Please consider trimming down your f_wo_append function:
def f_wo_append():
'''Function without append'''
P = 75
numcustomers = 0
for person in popn.people:
person.customer = iscust = person.utility >= P
numcustomers += iscust
return numcustomers
Edit in response to OP's comment """This made it a lot worse! The trimmed version takes 4 times more time than the version I have posted above. """
There is no way that that could take "4 times more" (5 times?) ... here is my code, which demonstrates a significant reduction in the "without append" case, as I suggested, and also introduces a significant improvement in the "with append" case.

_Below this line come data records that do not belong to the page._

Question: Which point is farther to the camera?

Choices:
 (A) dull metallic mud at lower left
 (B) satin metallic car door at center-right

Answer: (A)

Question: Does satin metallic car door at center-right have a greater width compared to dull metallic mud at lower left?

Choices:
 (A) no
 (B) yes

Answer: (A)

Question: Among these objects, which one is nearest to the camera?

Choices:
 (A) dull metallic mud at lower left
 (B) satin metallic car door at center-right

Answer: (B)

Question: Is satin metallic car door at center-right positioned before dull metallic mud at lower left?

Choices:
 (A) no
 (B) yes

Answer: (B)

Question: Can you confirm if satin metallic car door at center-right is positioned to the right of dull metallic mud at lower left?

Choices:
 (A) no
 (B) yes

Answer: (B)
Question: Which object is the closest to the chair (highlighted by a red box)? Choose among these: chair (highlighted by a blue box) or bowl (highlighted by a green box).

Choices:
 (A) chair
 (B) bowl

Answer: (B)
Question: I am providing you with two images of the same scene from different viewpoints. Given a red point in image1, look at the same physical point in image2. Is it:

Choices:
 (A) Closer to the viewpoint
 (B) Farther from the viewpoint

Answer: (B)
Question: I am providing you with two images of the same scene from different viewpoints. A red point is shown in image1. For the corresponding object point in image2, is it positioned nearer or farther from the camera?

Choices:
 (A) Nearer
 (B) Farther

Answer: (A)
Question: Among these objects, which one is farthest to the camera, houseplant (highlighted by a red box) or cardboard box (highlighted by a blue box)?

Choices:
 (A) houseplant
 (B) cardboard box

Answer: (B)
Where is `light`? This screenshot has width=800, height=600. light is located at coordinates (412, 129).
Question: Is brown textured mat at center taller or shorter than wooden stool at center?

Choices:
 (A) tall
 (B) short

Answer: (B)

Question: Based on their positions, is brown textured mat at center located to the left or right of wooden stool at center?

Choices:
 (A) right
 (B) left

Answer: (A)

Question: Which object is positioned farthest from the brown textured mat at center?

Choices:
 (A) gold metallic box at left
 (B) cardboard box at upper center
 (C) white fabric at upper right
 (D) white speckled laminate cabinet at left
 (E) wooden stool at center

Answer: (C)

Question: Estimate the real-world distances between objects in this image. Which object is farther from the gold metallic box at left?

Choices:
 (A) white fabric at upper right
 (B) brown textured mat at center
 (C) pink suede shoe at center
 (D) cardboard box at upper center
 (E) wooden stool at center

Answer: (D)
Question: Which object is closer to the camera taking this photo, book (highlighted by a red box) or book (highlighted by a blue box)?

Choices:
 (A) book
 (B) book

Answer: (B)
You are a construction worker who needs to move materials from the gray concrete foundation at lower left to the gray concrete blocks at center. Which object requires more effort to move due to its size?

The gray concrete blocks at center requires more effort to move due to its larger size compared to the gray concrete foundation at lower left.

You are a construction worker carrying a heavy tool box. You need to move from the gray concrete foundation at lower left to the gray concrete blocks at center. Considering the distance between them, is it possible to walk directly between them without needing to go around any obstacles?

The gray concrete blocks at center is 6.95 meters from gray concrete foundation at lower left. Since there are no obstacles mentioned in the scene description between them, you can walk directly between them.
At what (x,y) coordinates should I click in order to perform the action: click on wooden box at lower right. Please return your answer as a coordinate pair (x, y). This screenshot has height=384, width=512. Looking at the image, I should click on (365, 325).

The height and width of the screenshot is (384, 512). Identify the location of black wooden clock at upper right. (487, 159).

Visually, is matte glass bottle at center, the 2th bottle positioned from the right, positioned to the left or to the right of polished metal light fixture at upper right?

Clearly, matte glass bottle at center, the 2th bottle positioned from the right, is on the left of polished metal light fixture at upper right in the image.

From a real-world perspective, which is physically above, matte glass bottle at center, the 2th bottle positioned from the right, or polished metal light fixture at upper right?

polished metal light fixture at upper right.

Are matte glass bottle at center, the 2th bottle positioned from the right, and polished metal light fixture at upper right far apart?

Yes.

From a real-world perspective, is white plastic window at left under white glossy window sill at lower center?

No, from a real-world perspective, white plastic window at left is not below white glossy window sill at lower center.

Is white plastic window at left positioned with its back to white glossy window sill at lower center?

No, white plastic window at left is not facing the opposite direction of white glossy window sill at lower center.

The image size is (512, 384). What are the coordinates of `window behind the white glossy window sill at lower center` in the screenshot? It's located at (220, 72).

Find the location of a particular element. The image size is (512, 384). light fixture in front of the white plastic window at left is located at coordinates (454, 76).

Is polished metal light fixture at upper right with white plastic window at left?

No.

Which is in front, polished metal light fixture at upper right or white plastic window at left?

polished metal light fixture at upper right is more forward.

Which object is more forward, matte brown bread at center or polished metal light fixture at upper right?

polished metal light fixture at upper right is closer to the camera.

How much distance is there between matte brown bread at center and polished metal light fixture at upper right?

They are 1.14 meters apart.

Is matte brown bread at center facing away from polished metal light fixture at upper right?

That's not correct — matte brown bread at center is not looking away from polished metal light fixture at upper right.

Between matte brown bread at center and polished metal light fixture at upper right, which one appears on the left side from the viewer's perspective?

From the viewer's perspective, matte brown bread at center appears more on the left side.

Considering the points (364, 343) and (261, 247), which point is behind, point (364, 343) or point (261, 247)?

import random # instead of numpy
import time
timer_func = time.clock # better on Windows, use time.time on *x platform
class Person(object):
def __init__(self, util):
self.utility = util
self.customer = 0
class Population(object):
def __init__(self, numpeople):
random.seed(1)
self.people = [Person(random.uniform(0, 300)) for i in xrange(numpeople)]
self.cus = []
self.noncus = []
def f_w_append(popn):
'''Function with append'''
P = 75
cus = []
noncus = []
for per in popn.people:
if per.utility >= P:
per.customer = 1
cus.append(per)
else:
per.customer = 0
noncus.append(per)
popn.cus = cus # omitted from OP's code
popn.noncus = noncus # omitted from OP's code
return len(cus)
def f_w_append2(popn):
'''Function with append'''
P = 75
popn.cus = []
popn.noncus = []
cusapp = popn.cus.append
noncusapp = popn.noncus.append
for per in popn.people:
if per.utility >= P:
per.customer = 1
cusapp(per)
else:
per.customer = 0
noncusapp(per)
return len(popn.cus)
def f_wo_append(popn):
'''Function without append'''
P = 75
for per in popn.people:
if per.utility >= P:
per.customer = 1
else:
per.customer = 0
numcustomers = 0
for per in popn.people:
if per.customer == 1:
numcustomers += 1
return numcustomers
def f_wo_append2(popn):
'''Function without append'''
P = 75
numcustomers = 0
for person in popn.people:
person.customer = iscust = person.utility >= P
numcustomers += iscust
return numcustomers
if __name__ == "__main__":
import sys
popsize, which, niter = map(int, sys.argv[1:4])
pop = Population(popsize)
func = (f_w_append, f_w_append2, f_wo_append, f_wo_append2)[which]
t0 = timer_func()
for _unused in xrange(niter):
nc = func(pop)
t1 = timer_func()
print "popsize=%d func=%s niter=%d nc=%d seconds=%.2f" % (
popsize, func.__name__, niter, nc, t1 - t0)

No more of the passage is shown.